Combien de requérants d’asile au fond des cuisines des restaurants, dans les homes pour personnes âgées, dans le nettoyage des maisons suisses? Combien de personnes dont on refuse le droit de travailler, parce que déboutées, alors qu’elles ne demandent qu’à être autonomes? Combien d’autres en détention avant leur expulsion forcée? Si le gaspillage est économique, il est aussi et surtout humain. Tant de personnes (sur)vivent dans l’attente d’une décision ou doivent dépenser une énergie démentielle pour pouvoir rester ici, là où ils ont leur vie, leur travail, leurs amis. Tant d’autres se voient contraintes à la clandestinité, tel Sangar Ahmad dont le cas est emblématique. En 2020, en pleine pandémie, ce réalisateur kurde d’Irak et professeur de langues, désinfectait les hôpitaux et les entreprises. En première ligne contre le coronavirus, au bénéfice d’un contrat à durée indéterminée dans une petite entreprise de nettoyage, parlant français, sa demande d’asile a été rejetée. Malgré une pétition munie de 10000 signatures, la droite du Grand Conseil vaudois refusera de transmettre le texte de soutien au Conseil d’Etat. Et ce, après une votation à huis clos. Par honte?

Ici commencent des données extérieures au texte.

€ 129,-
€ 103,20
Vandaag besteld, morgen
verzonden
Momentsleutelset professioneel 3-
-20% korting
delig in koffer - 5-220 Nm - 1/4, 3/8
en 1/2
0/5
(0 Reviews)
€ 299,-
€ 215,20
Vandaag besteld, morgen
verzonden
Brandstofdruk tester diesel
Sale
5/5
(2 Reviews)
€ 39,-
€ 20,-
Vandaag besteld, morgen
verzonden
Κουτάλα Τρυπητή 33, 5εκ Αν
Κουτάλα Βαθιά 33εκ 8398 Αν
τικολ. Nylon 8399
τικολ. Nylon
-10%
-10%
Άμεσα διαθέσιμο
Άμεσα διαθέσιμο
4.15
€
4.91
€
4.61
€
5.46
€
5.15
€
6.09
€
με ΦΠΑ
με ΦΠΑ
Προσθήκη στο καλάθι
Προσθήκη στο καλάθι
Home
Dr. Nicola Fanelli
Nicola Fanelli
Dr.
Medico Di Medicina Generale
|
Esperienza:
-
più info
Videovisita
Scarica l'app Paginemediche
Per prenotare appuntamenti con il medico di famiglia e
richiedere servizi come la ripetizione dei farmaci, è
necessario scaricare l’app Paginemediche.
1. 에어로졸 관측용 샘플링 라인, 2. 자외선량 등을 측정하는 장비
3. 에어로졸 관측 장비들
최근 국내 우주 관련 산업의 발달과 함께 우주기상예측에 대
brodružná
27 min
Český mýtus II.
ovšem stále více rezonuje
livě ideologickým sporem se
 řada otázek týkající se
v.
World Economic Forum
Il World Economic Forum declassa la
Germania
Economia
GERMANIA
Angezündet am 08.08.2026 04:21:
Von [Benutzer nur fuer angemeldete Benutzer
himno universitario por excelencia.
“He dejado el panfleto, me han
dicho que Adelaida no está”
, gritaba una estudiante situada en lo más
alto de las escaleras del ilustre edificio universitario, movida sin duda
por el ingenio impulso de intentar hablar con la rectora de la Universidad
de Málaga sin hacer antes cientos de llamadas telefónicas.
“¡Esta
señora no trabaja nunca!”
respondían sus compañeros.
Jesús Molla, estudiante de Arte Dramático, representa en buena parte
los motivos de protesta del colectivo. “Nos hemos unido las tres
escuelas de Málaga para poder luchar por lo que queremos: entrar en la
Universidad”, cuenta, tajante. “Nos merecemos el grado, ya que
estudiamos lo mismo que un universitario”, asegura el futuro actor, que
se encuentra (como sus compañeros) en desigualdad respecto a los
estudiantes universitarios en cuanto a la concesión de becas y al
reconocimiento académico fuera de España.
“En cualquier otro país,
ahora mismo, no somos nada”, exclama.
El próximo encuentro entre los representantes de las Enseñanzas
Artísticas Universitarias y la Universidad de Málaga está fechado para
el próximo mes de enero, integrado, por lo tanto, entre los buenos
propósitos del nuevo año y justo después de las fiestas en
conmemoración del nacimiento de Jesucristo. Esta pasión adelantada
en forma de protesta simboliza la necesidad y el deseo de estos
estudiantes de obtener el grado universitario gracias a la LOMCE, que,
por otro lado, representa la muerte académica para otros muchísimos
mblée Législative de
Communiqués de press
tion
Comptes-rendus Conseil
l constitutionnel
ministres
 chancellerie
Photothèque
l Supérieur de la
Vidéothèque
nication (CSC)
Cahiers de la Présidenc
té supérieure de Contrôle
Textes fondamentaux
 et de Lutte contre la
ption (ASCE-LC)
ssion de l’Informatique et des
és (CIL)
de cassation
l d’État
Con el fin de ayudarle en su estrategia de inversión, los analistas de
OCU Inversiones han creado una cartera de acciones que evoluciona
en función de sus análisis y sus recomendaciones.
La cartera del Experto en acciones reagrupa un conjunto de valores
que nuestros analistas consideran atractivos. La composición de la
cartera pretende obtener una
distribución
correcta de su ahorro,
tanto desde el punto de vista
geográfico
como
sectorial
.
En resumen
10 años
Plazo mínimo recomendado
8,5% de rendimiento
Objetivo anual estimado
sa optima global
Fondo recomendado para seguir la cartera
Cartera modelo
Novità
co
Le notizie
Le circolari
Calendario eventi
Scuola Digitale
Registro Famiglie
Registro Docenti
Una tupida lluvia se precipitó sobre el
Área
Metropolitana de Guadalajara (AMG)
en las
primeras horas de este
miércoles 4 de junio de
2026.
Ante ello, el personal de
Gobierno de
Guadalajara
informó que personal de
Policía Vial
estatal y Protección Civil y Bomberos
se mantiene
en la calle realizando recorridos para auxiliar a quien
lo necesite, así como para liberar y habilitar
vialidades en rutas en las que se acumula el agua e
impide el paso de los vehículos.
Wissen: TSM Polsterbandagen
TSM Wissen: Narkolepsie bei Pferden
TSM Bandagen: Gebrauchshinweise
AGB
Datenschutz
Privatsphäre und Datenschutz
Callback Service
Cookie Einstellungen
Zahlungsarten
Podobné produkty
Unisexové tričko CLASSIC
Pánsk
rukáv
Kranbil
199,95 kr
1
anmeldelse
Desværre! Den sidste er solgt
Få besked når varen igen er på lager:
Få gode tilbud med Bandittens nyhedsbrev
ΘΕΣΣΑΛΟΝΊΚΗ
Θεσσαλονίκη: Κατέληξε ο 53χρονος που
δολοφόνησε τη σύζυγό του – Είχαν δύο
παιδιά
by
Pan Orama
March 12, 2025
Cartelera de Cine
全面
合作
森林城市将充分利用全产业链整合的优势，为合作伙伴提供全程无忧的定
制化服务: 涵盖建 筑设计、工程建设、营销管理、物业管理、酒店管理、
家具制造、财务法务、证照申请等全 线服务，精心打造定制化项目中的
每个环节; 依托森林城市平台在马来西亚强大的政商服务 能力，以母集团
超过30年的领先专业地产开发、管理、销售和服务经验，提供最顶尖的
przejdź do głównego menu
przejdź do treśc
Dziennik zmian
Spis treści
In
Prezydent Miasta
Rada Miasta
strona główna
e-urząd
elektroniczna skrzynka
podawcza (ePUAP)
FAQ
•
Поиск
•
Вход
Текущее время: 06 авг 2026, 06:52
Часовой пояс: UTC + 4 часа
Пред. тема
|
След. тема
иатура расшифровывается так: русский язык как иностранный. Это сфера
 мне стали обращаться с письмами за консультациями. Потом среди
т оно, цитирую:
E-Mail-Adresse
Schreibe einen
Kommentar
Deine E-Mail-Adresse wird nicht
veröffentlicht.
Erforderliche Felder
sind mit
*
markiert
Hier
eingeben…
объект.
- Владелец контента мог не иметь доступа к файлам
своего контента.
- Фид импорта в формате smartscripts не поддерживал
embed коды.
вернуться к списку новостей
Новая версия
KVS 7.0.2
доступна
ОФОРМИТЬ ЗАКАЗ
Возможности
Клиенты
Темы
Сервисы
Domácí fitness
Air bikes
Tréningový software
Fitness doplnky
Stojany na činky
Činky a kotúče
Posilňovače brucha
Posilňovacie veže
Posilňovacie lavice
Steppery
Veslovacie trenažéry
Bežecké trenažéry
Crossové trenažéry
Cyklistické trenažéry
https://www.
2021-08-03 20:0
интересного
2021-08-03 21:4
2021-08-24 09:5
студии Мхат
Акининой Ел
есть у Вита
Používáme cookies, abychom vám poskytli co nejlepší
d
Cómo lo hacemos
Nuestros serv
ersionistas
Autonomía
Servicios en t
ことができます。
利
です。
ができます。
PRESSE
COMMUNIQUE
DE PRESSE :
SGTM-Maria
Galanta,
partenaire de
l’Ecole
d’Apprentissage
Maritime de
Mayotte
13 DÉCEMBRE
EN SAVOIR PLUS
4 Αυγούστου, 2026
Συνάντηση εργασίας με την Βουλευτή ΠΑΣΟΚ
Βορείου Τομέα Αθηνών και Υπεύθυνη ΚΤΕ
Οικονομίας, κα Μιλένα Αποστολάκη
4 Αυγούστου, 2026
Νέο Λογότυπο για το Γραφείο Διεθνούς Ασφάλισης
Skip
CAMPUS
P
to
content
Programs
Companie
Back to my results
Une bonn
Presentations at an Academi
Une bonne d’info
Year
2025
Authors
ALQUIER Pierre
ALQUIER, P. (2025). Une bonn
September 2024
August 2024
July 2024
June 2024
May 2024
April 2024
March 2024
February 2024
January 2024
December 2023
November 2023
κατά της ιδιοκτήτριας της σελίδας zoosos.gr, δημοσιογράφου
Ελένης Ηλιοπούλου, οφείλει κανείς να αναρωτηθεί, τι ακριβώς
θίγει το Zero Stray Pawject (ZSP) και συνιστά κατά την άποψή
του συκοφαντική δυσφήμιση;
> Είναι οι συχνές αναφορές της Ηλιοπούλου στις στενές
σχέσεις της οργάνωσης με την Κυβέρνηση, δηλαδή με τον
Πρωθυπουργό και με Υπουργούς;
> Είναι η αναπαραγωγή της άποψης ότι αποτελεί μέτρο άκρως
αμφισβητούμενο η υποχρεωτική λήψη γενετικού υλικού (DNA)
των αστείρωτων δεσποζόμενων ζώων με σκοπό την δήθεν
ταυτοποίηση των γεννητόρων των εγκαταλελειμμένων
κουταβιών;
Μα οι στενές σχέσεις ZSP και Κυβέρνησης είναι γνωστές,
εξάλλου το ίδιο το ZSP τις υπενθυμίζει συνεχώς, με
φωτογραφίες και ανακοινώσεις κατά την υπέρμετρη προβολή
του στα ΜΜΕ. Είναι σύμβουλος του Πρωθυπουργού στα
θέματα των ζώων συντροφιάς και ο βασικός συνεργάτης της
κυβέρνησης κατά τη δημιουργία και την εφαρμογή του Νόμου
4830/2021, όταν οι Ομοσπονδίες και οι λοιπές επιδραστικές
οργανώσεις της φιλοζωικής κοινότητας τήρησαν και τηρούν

Le 18 juin, journée des réfugiés, Amnesty International a rappelé que 100 millions de personnes sont en fuite dans le monde. Près de 9 réfugiés sur 10 sont accueillis dans des pays en développement. Faut-il encore rappeler que personne ne fuit son pays s’il n’y est contraint? Les conflits, les régimes dictatoriaux, les inégalités, la misère, les dérèglements climatiques sont autant de raisons à l’exil dont les racines se trouvent largement dans le monde capitaliste et néocolonial de l’Occident. Or, en Europe, les refoulements aux frontières et les expulsions se multiplient. Le 14 juin, in extremis, le premier vol de demandeurs d’asile du Royaume-Uni au Rwanda a été annulé. Reste que le mouvement d’externalisation de l’asile est en marche. La semaine dernière, le PLR annonçait vouloir une politique migratoire plus ferme. Comme si elle ne l’était déjà pas assez, au mépris de la Convention de Genève, de la solidarité internationale, de la dignité humaine... de notre humanité.